When it came time for the Q&A portion of the debate, various intriguing queries were put forth. What is the innate knowledge needed for deep learning? Should less effort in machine learning be the "manual" part, creating architectures, and more "meta-learning"? Is quantum computing going to change AI? 

As for AI obtaining consciousness, "The question of consciousness deserves more time than this debate allows," said Bengio. While no one knows what consciousness is exactly, Bengio implied that today's AI is very far from anything like it. "Philosophers ask should we eventually give person-hood" to machines, he observed. "I don't think we are anywhere close to understanding this question enough to give answers." 

Toward the end of the evening, both Marcus and Bengio had a chance to address the matter of ethics in broad terms. As an audience member put it, "One thing that disturbs me is that there is nothing about checks and balances and the ethics going into creating the algorithms of all of this AI; as a human in this world, I find this incredibly disturbing."
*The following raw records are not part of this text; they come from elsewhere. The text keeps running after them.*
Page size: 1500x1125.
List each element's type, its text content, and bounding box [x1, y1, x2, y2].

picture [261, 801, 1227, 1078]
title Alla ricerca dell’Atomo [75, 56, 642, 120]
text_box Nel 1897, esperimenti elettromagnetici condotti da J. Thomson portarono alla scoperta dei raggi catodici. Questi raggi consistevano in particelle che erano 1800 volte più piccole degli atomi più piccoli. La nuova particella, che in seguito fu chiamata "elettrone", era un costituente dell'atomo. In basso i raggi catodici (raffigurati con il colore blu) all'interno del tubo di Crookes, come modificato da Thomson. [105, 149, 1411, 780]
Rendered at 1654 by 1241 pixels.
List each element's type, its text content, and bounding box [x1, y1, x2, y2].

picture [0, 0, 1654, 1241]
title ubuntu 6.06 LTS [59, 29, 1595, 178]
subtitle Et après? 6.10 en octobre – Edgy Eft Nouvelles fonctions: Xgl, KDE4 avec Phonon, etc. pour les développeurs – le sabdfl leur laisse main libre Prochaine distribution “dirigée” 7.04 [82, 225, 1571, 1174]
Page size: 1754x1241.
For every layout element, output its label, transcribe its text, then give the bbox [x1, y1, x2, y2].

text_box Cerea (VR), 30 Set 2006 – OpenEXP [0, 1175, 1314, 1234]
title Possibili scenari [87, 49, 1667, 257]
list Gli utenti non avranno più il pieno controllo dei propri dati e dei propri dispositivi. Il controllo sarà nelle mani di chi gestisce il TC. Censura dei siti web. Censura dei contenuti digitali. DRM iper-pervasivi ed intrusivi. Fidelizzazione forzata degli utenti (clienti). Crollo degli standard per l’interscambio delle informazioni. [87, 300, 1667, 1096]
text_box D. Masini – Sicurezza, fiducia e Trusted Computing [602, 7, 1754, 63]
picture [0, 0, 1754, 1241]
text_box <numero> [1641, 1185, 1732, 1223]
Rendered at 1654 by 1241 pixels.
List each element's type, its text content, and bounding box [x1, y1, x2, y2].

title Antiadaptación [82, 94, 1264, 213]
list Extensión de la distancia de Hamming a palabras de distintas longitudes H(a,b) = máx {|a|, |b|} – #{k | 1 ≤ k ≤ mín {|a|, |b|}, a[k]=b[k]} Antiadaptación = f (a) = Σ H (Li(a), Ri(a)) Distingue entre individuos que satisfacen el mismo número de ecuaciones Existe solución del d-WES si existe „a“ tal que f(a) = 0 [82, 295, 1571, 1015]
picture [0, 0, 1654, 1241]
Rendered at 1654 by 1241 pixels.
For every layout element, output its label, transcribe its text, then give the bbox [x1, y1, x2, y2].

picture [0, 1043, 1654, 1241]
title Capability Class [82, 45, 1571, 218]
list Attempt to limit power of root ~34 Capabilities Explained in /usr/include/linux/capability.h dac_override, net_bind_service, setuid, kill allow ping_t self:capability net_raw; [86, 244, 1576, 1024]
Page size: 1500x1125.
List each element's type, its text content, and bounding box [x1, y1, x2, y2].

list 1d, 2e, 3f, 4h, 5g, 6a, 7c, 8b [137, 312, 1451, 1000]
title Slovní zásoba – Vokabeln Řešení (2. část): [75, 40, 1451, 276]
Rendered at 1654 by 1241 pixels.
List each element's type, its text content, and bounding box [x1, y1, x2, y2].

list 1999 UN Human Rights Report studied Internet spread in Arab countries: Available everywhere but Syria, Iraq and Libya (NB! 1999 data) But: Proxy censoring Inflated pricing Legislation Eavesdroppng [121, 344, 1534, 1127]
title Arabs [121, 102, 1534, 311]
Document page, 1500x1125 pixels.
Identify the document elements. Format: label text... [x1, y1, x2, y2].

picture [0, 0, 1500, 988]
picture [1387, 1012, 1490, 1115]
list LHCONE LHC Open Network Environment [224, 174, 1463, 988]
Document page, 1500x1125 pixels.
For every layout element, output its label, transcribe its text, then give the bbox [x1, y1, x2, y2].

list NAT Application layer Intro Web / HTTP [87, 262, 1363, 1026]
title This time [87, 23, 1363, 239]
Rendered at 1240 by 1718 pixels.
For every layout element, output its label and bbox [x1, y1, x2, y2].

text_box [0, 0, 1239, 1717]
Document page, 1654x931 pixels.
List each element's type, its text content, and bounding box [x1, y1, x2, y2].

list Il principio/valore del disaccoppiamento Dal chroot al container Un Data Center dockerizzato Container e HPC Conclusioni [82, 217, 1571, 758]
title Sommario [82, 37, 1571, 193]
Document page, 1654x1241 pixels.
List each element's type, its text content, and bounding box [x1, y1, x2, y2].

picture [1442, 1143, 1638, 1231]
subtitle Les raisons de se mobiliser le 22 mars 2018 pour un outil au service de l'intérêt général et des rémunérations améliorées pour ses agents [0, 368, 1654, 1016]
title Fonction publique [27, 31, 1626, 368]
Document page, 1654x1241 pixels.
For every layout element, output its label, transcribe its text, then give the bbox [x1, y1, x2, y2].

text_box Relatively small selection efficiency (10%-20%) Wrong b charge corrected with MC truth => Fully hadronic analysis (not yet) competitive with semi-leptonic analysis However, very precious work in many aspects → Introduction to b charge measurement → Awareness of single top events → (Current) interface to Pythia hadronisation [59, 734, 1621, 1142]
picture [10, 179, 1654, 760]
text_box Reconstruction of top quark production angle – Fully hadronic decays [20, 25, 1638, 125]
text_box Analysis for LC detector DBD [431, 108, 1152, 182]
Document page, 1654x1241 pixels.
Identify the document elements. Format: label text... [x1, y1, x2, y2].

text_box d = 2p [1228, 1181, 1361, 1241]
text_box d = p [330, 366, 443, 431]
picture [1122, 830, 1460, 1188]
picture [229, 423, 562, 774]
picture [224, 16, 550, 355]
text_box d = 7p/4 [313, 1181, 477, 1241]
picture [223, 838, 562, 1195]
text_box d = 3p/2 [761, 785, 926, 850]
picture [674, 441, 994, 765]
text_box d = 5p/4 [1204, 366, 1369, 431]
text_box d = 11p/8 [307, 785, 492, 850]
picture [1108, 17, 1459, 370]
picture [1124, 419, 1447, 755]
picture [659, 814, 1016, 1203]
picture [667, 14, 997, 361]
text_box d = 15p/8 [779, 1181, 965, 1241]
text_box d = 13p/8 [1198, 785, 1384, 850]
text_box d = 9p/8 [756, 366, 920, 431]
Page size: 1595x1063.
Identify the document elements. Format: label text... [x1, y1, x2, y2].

Marcus replied that "my own version is that common sense could be a way to build a framework that would allow machines to represent values; we want robots to not do harm to people."

Bengio added the question was "very important," and that, over and above the technical question, "at least as important […] is the question of how we deploy these things, which is the responsibility of everyone in the chain."

"We have to make sure we steer our boat in the direction that's best for citizens," said Bengio.

The evening wouldn't be complete without one more kerfuffle between Marcus and Bengio. Marcus argued that deep learning has not yet achieved the kinds of dynamic re-wiring seen in the brains of humans. "No, that's deep learning," insisted Bengio. "It's just gates, we've had that since 1989," referring to a form of logic gate that could be created in a neural net.

"I'll end with the agreement," said Marcus. "Gates are the solution."